Time (seen by distant observer) for matter to fall to the event horizon of black hole

Jonathan Cohn
As I understand it, time (as seen by a distant observer) near event horizon of BH slows to "zero". It makes me wonder how long (as seen by a distant observer) it takes for matter to fall to the event horizon. I would guess this would be calculated via some appropriate integral (I am not confused by a Zeno's paradox here). Obviously, it depends on the distance and velocity of the mass, but one could use some "reasonable" assumptions (mass starts at rest relative to the BH at a distance of say 1000 km).

If the answer is infinite (or about the age of the universe), it would seem a black hole can't grow in mass. Presumably, this is not the answer.

ibysaiyan

If we are to say infinite then that's a paradox in itself.As far as General relativity goes to the distant, stationary observer things would appear at halt at the Event horizon due to time dilation being most apparent(never sees the object falling inwards).From my current understanding of Black holes,hawking radiation is emitted implying loss of Energy and mass of the black holes.
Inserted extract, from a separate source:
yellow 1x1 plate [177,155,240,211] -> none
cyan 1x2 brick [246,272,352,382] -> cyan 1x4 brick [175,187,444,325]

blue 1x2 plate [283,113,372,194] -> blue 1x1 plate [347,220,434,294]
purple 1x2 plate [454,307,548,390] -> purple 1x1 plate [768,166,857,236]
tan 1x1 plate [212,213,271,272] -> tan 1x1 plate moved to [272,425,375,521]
If the in falling object along with surrounding matter providers greater mass than the emitted h.radiation,the Black hole stays otherwise it evaporates.If two black holes collide/try to merge each other for most of the cases one recoils/kicks the other out of the newly formed galaxy.It would be amazing to find out what happens if more than two black holes collide...

Jonathan Cohn

[to ibysaiyan] Thanks for the reply, and adding "stationary" (relative to BH) observer, which is what I intended. I am interested in hearing from anyone that has done (or has reference to) an answer based on actual calculations. I suspect that arguments based on the fact that objects "appear" to halt at the event horizon, can't really address this question.
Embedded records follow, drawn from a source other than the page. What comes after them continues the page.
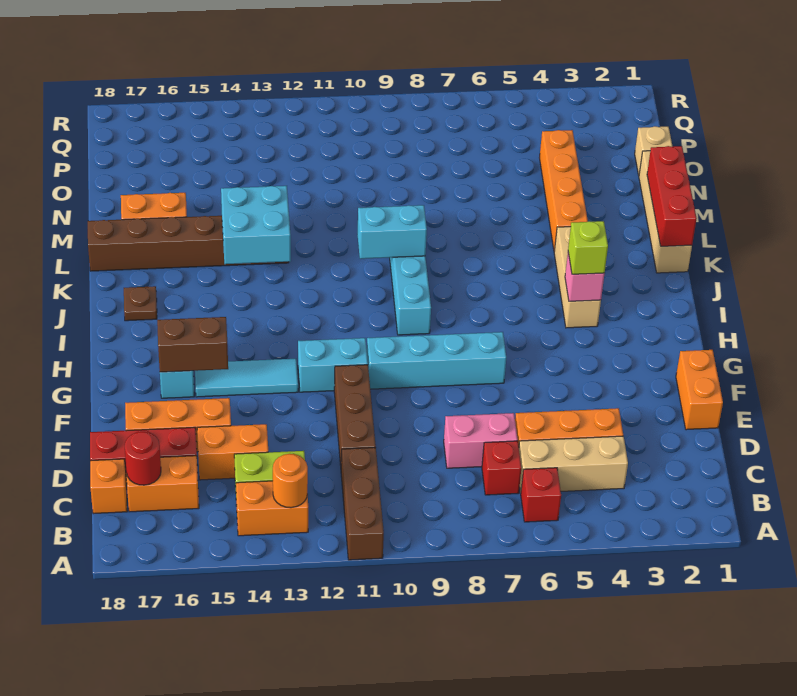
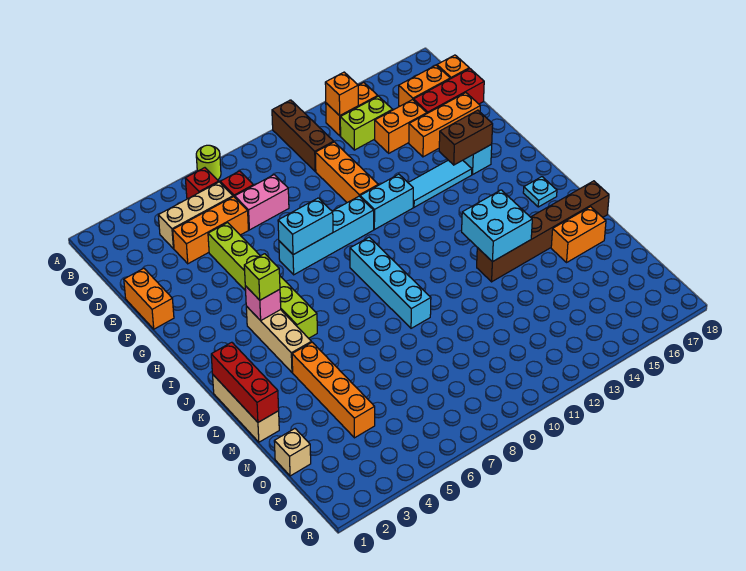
none -> lime 1x1 round brick [196,145,221,180]
orange 1x1 round brick [273,454,308,508] -> orange 1x1 brick [325,72,358,116]
red 1x1 round brick [125,432,161,485] -> none
brown 1x3 brick [334,365,376,465] -> orange 1x3 brick [315,142,378,203]
none -> lime 1x6 brick [208,223,317,338]
brown 1x1 plate [124,286,157,321] -> cyan 1x1 plate [523,177,557,207]
tan 1x4 brick [639,151,692,273] -> tan 1x3 brick [213,375,279,442]
cyan 1x2 brick [357,205,427,259] -> cyan 1x2 brick moved to [278,198,333,255]

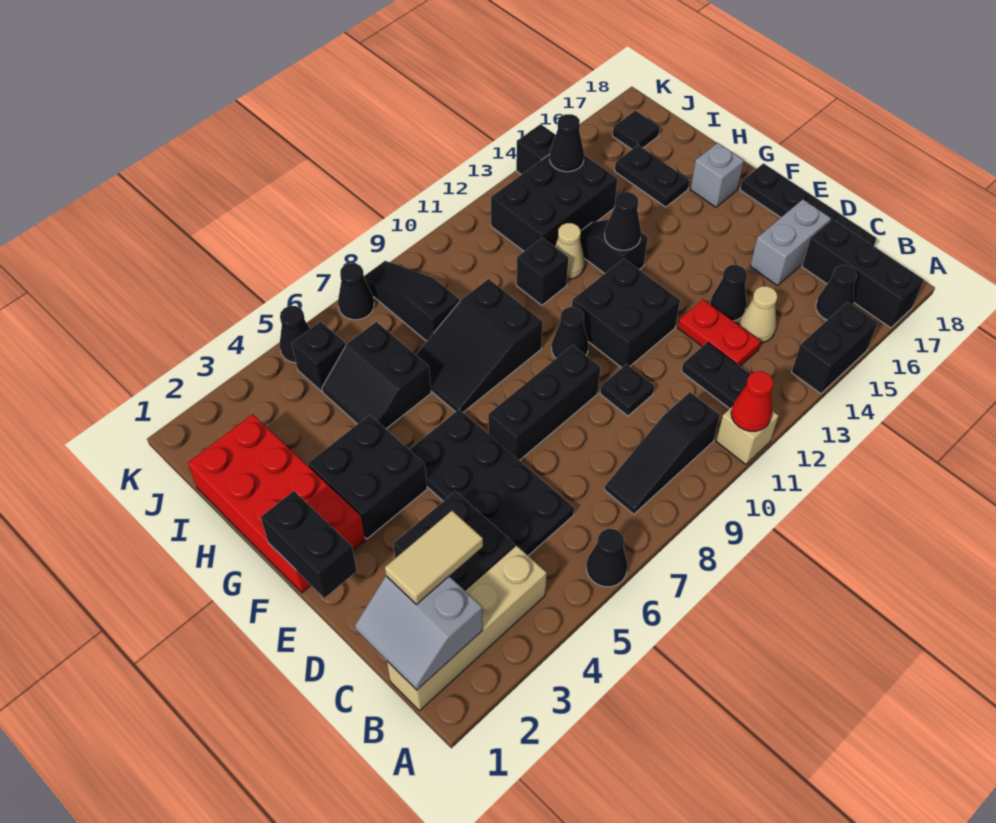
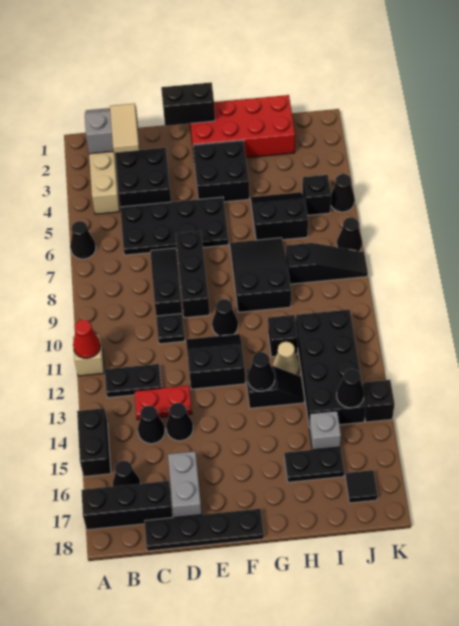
black 1x3 slope [605,392,720,514] -> black 1x3 slope moved to [151,248,182,316]
tan 1x1 cone [739,286,778,343] -> black 1x1 cone [138,406,165,444]
black 2x2 brick [572,259,680,368] -> black 2x2 slope [186,334,245,389]
grey 1x1 brick [690,143,744,207] -> grey 1x1 brick moved to [309,411,341,450]
black 2x3 brick [491,154,617,251] -> black 2x4 brick [296,310,366,425]

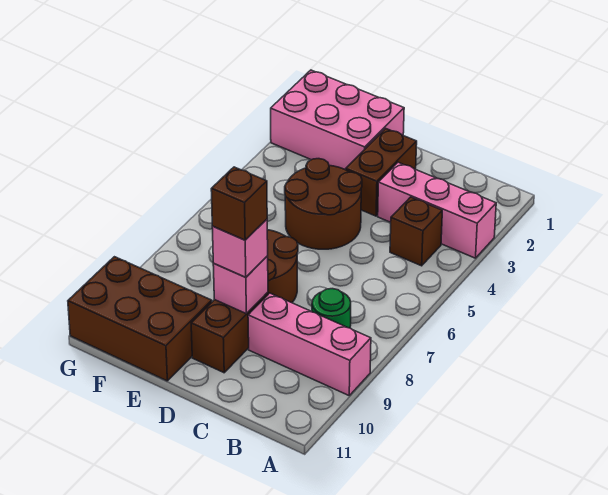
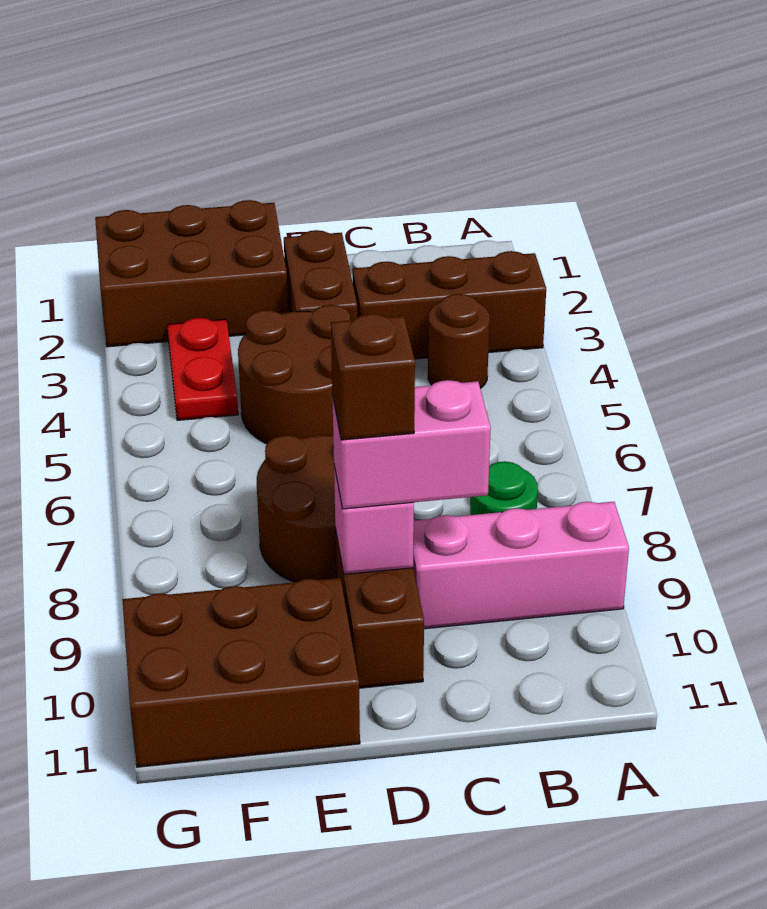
pink 1x3 brick [378,162,496,258] -> brown 1x3 brick [353,251,546,359]
brown 1x1 brick [390,197,442,266] -> brown 1x1 round brick [428,294,490,389]
pink 1x1 brick [212,219,268,277] -> pink 1x2 brick [332,380,491,509]
pink 2x3 brick [271,70,404,170] -> brown 2x3 brick [95,200,288,347]
none -> red 1x2 plate [167,318,238,420]

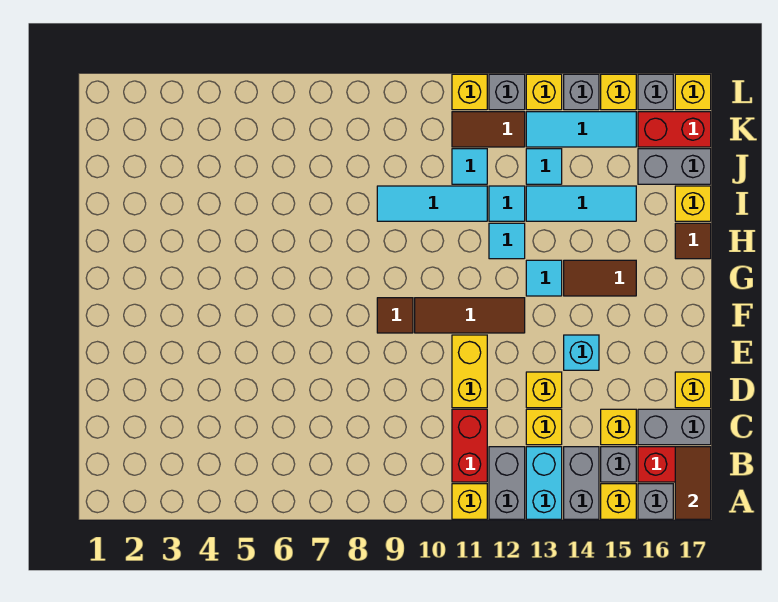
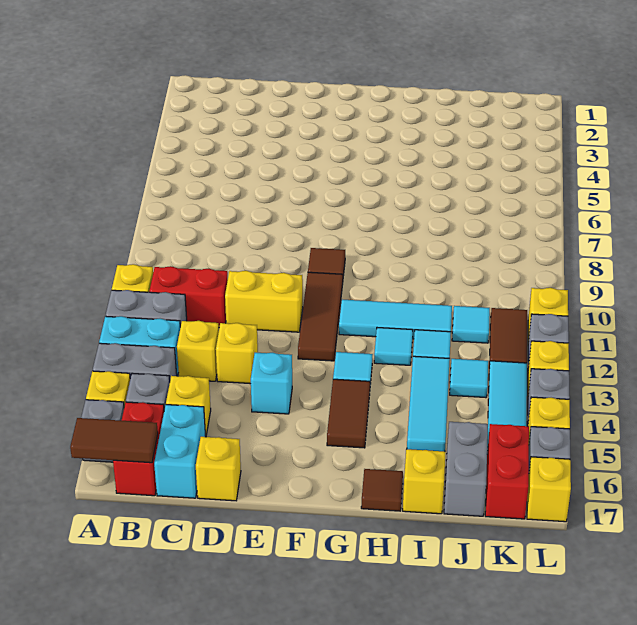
grey 1x2 brick [638,409,711,445] -> cyan 1x2 brick [154,405,206,498]
cyan 1x3 tile [377,186,487,221] -> cyan 1x3 tile turned to [339,300,452,339]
For a particle radially infalling towards a schwarzschild black hole, we have:
$$\frac{dr}{dt}=-\left(1-\frac{2M}{r}\right)\sqrt{\frac{2M}{r}}$$

You can easily integrate this to find t(r), and indeed you will find that the time it takes for an object to go from any finite distance to the event horizon (limits of integration r=x*M to r=2M), is infinite. Without integration, simply note that the quantity dr/dt is the velocity measured by our distant observer, and this goes to zero as r-> 2M.
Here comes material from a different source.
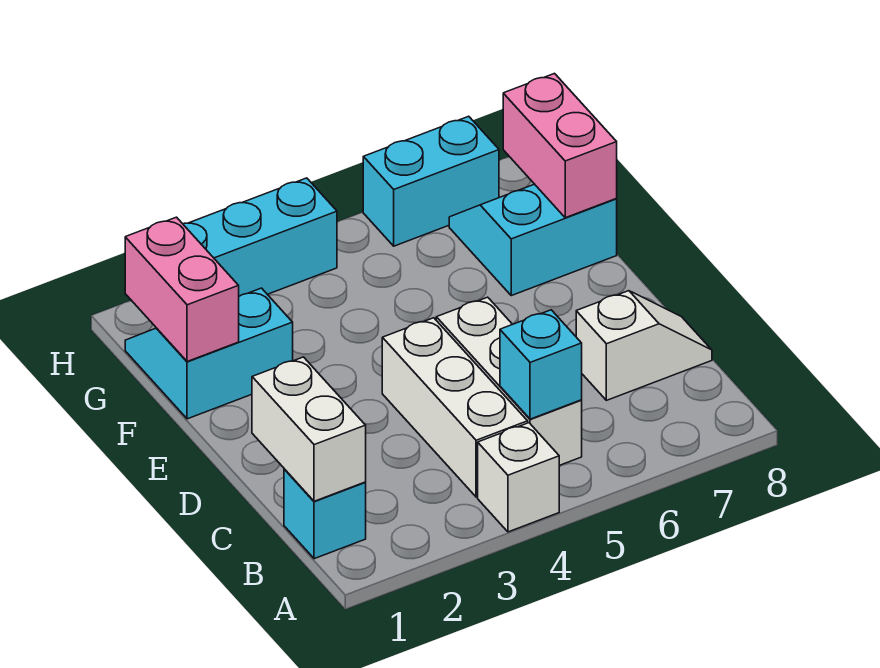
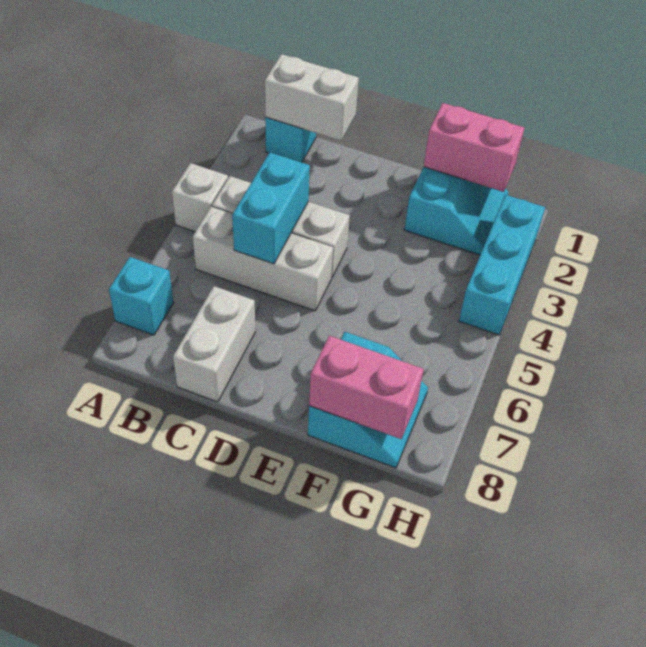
cyan 1x1 brick [500,310,582,419] -> cyan 1x1 brick moved to [109,257,173,335]
white 1x2 slope [576,291,712,400] -> white 1x2 brick [173,286,255,402]
cyan 1x2 brick [363,116,499,246] -> cyan 1x2 brick moved to [232,152,310,264]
This isn't a problem though, as it doesn't mean a black hole can never gain mass. We define the black hole's mass through the radius (or area, whichever you like) of its event horizon. The event horizon is a mathematical boundary which responds to infalling mass before it has crossed the horizon. Since the EH is the boundary which outgoing light rays will never reach infinity, it is NOT the boundary at which outgoing light rays are immediately "bent backwards"! (This is instead referred to as the Apparent Horizon).

The distinction is a bit tricky and it's difficult to explain "why" the event horizon expands prematurely. One reason is that we have certain theorems that state that the event horizon must evolve continuously. Therefore, it cannot suddenly increase in size as mass passes the old event horizon boundary. A more physical way, perhaps, is to imagine you have an outgoing light ray just above what you think is the event horizon. As the infalling mass passes the light ray, the 'gravitational pull' felt by the ray increases, and if it is enough the light ray will end up bending back in towards the black hole. Therefore, the light ray was launched from inside the horizon, i.e it expanded before the matter got there.

I realize my little example has some analogies with Newtonian physics and whatnot, but it's actually a good way of understanding the process that's going on.

Jonathan Cohn

[to Nabeshin] Thanks .. both the math and the explaination/physics .. I am now un-confused

Jonathan Cohn

The explaination still leaves me curious, and perhaps I need to re-state the question: how long does it take for matter to fall "into" a BH, where "into" means it becomes part of the mass of the BH? And is that a significant factor determining how fast BH's can grow?